● **Task directions**
Every entry below is to be copied word for word, with its pictures removed.

● **Data for the task**

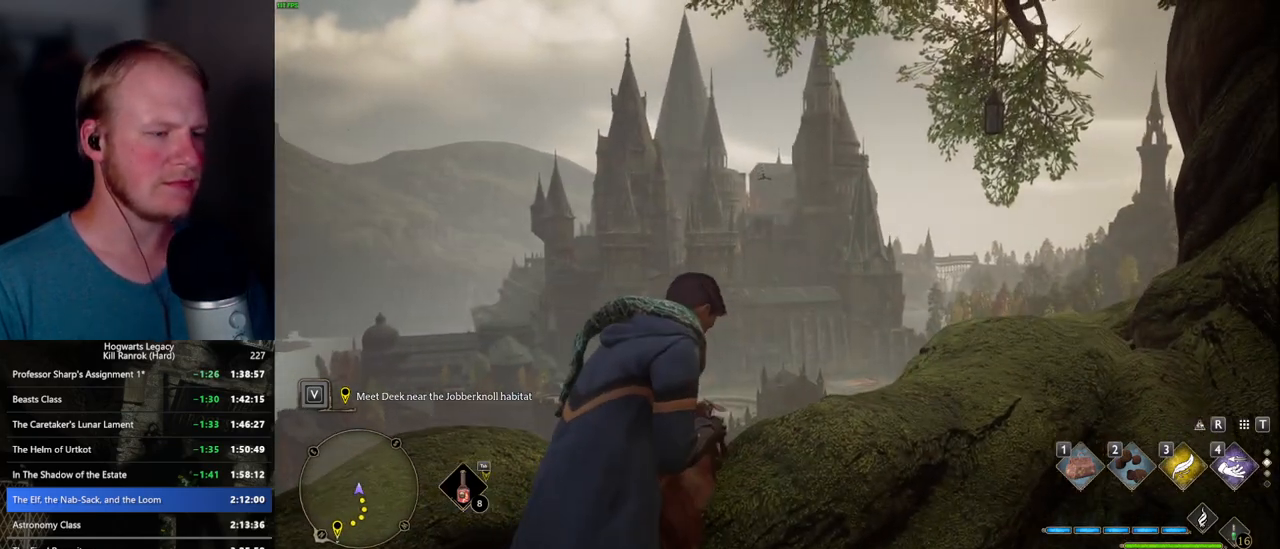
{"keys": [], "mouse": [], "events": []}
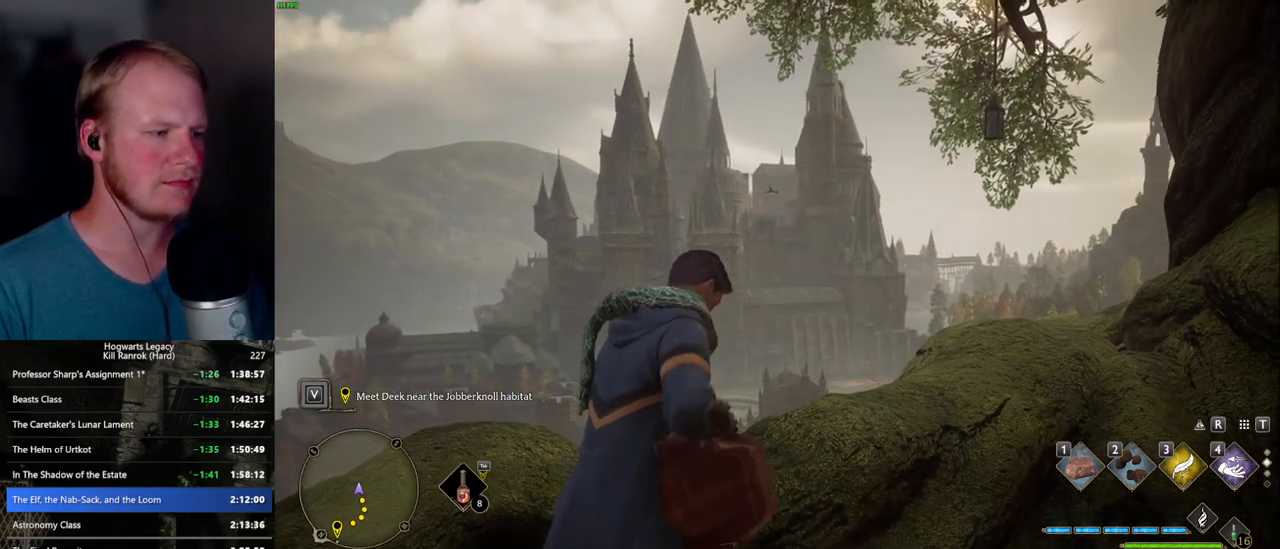
{"keys": [], "mouse": [], "events": []}
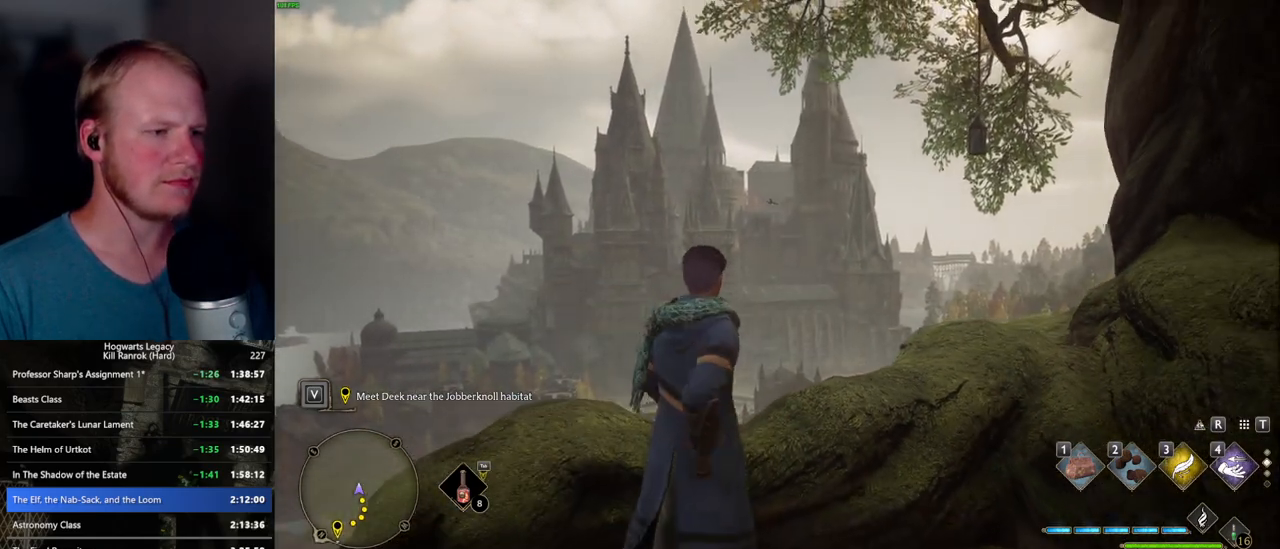
{"keys": ["d", "s", "space"], "mouse": [], "events": [[450, "d", "down"], [450, "s", "down"], [483, "space", "down"]]}
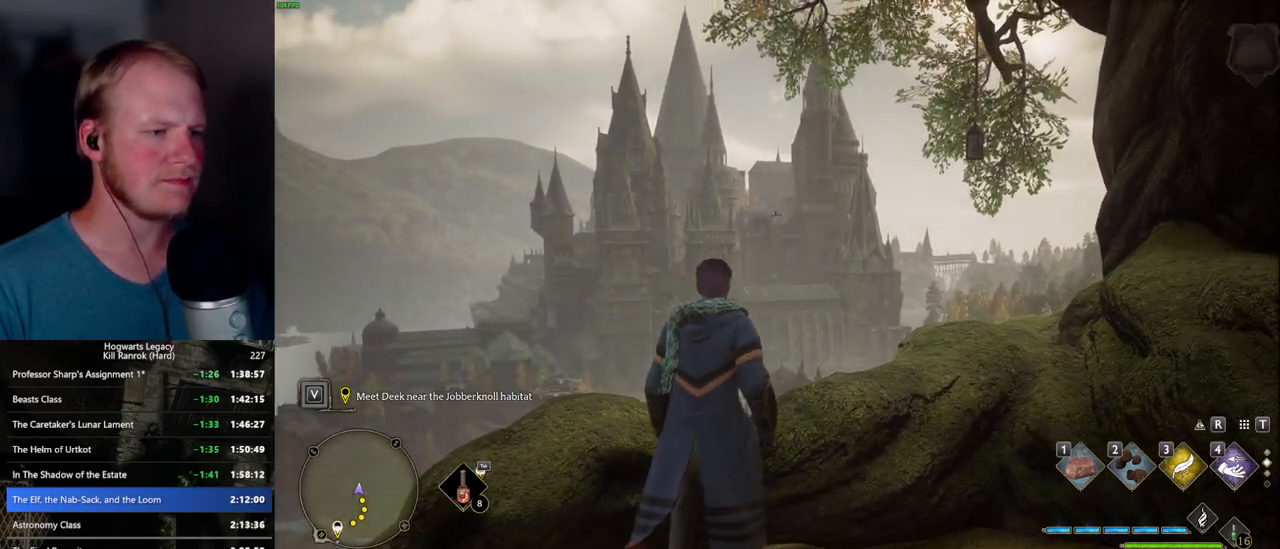
{"keys": ["d"], "mouse": [], "events": [[483, "s", "up"], [483, "space", "up"]]}
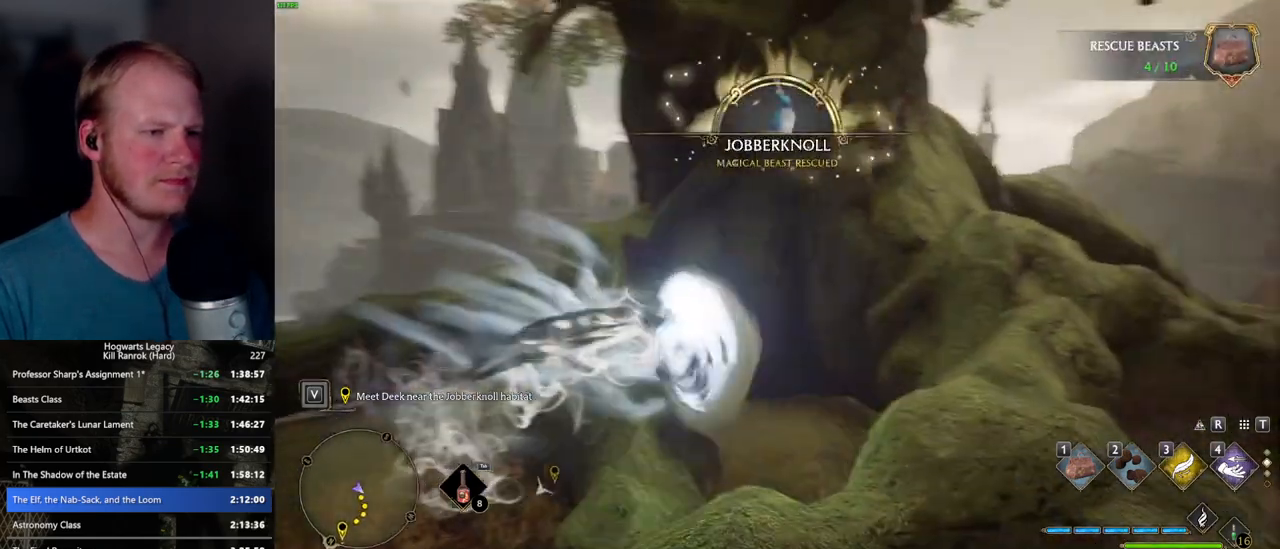
{"keys": ["d", "w"], "mouse": [], "events": [[83, "w", "down"]]}
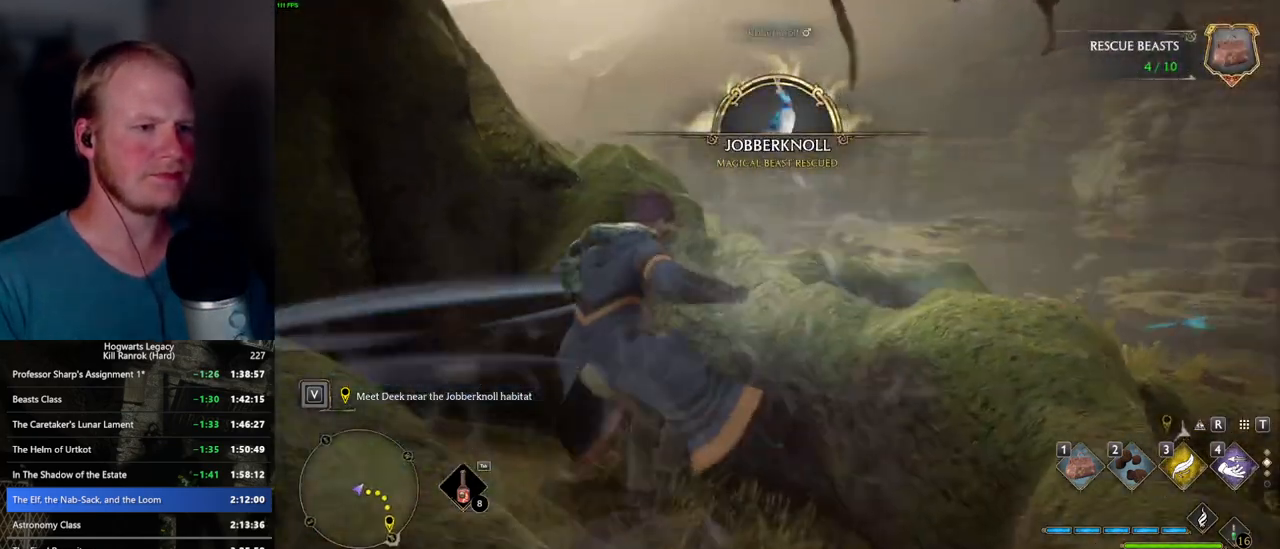
{"keys": ["d", "w"], "mouse": [], "events": [[117, "w", "up"], [250, "w", "down"]]}
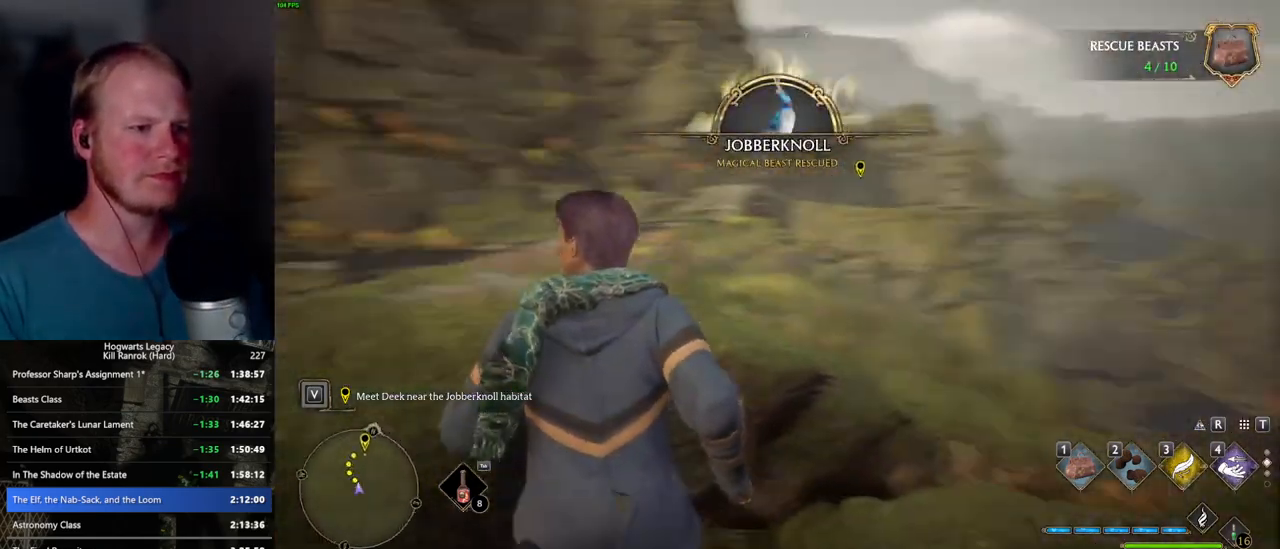
{"keys": ["2", "3", "tab"], "mouse": [], "events": [[83, "tab", "down"], [183, "d", "up"], [217, "w", "up"], [467, "3", "down"], [483, "2", "down"]]}
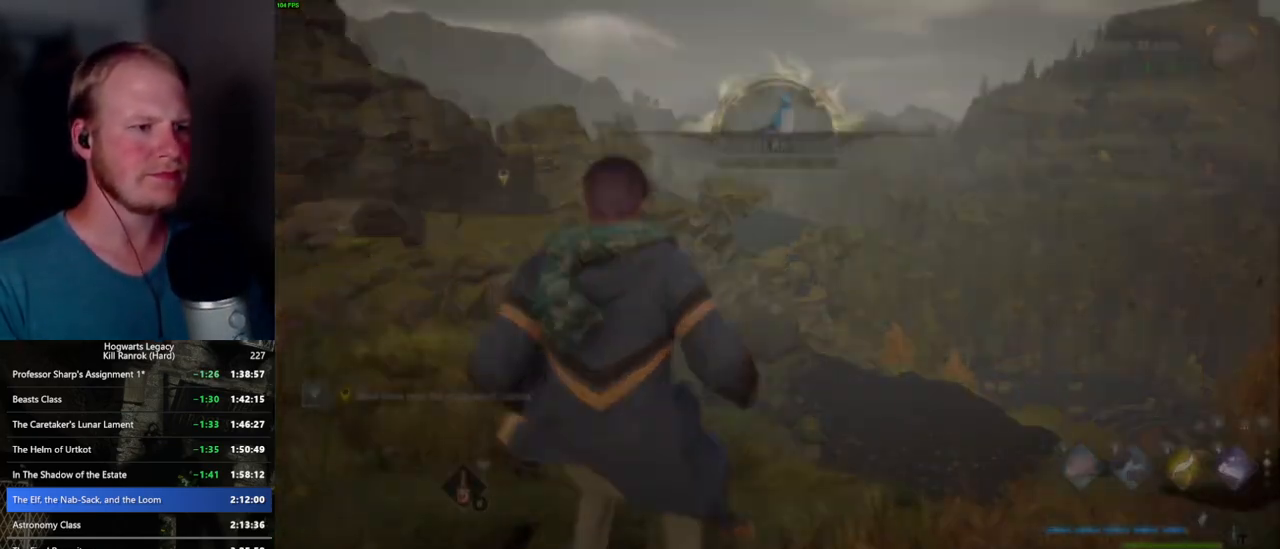
{"keys": ["w"], "mouse": [], "events": [[33, "2", "up"], [50, "3", "up"], [333, "tab", "up"], [450, "w", "down"]]}
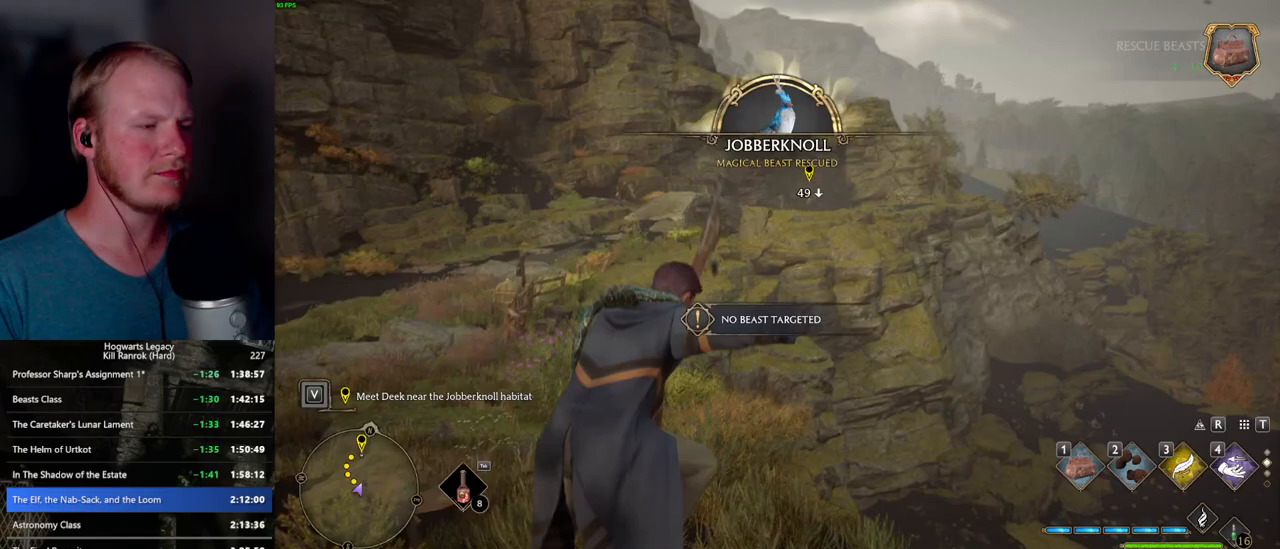
{"keys": ["w"], "mouse": ["left"], "events": [[300, "mouse_left", "down"]]}
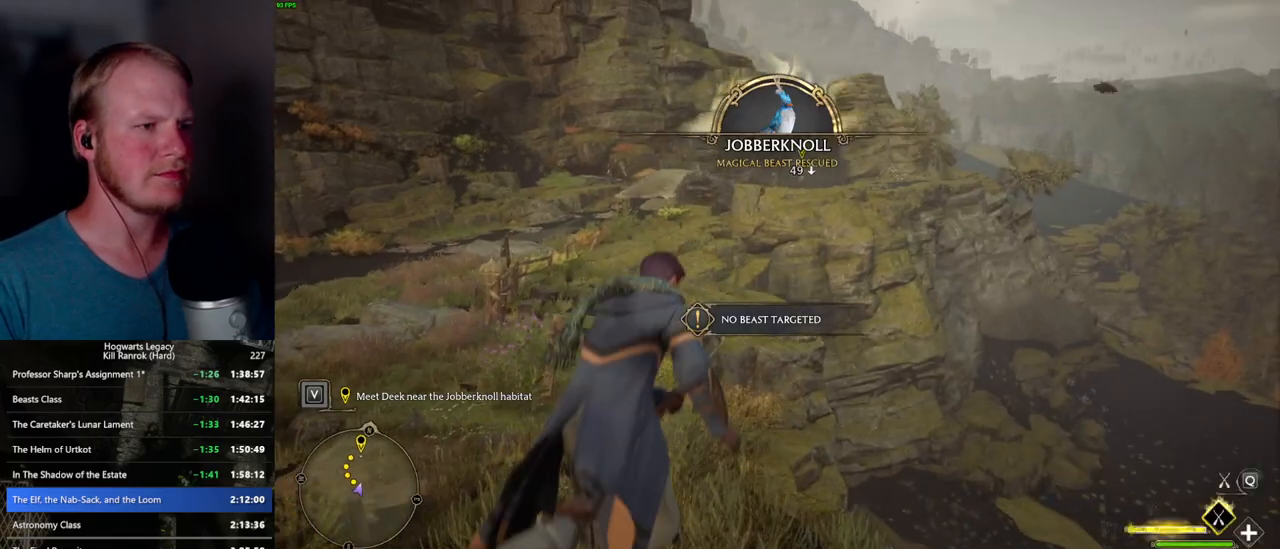
{"keys": ["w"], "mouse": ["left"], "events": []}
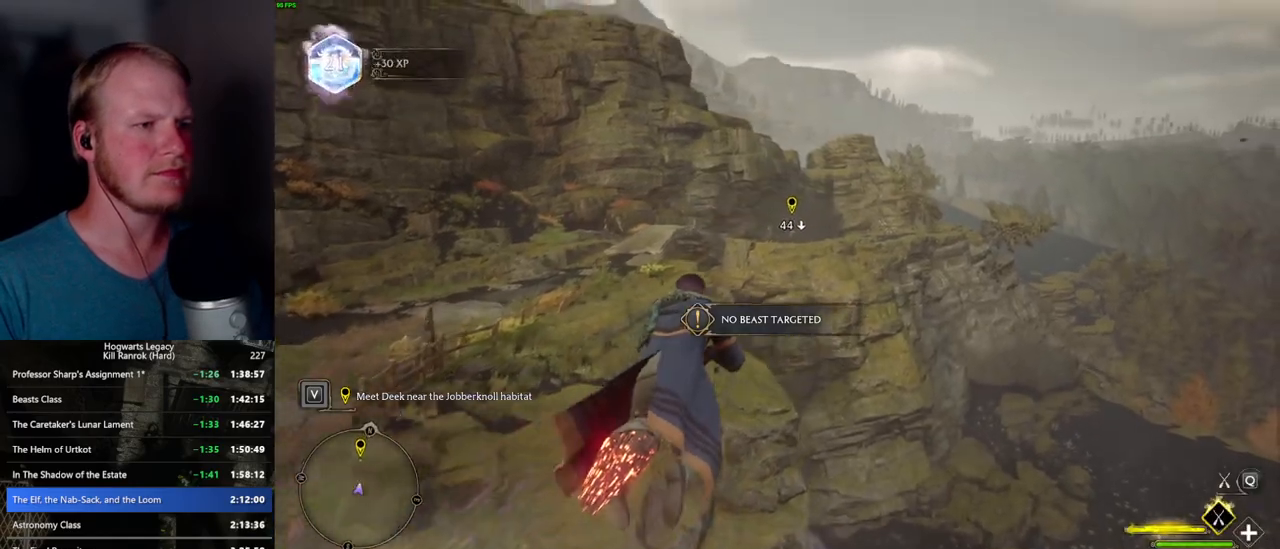
{"keys": ["w"], "mouse": ["left"], "events": []}
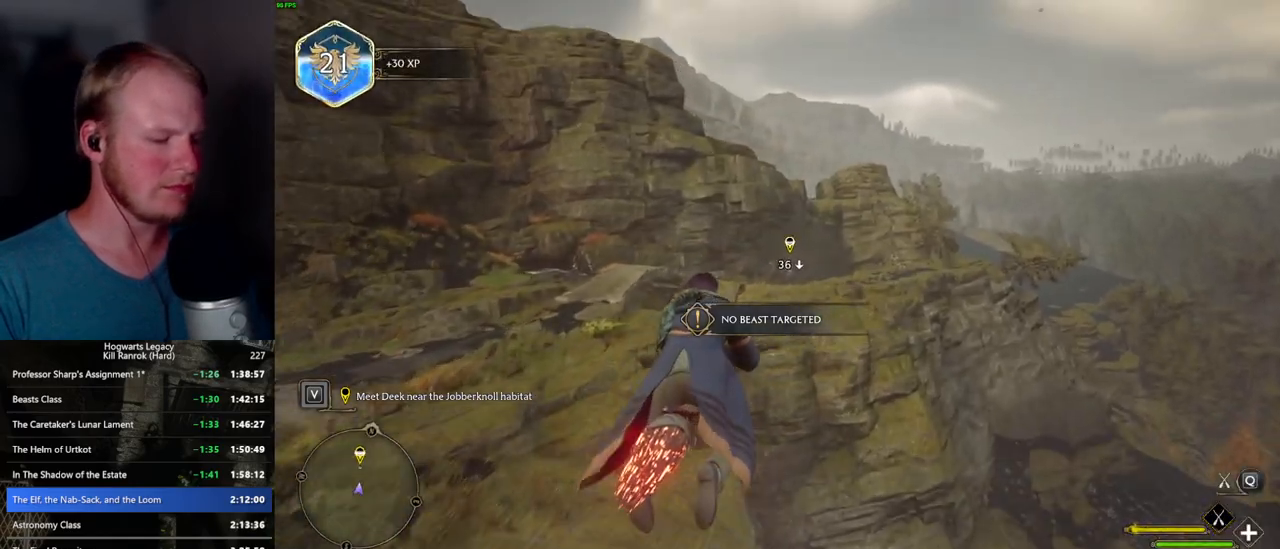
{"keys": ["ctrl_l", "w"], "mouse": ["left"], "events": [[400, "ctrl_l", "down"]]}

● **Result of this task**
{"keys": [], "mouse": [], "events": []}
{"keys": [], "mouse": [], "events": []}
{"keys": ["d", "s", "space"], "mouse": [], "events": [[450, "d", "down"], [450, "s", "down"], [483, "space", "down"]]}
{"keys": ["d"], "mouse": [], "events": [[483, "s", "up"], [483, "space", "up"]]}
{"keys": ["d", "w"], "mouse": [], "events": [[83, "w", "down"]]}
{"keys": ["d", "w"], "mouse": [], "events": [[117, "w", "up"], [250, "w", "down"]]}
{"keys": ["2", "3", "tab"], "mouse": [], "events": [[83, "tab", "down"], [183, "d", "up"], [217, "w", "up"], [467, "3", "down"], [483, "2", "down"]]}
{"keys": ["w"], "mouse": [], "events": [[33, "2", "up"], [50, "3", "up"], [333, "tab", "up"], [450, "w", "down"]]}
{"keys": ["w"], "mouse": ["left"], "events": [[300, "mouse_left", "down"]]}
{"keys": ["w"], "mouse": ["left"], "events": []}
{"keys": ["w"], "mouse": ["left"], "events": []}
{"keys": ["ctrl_l", "w"], "mouse": ["left"], "events": [[400, "ctrl_l", "down"]]}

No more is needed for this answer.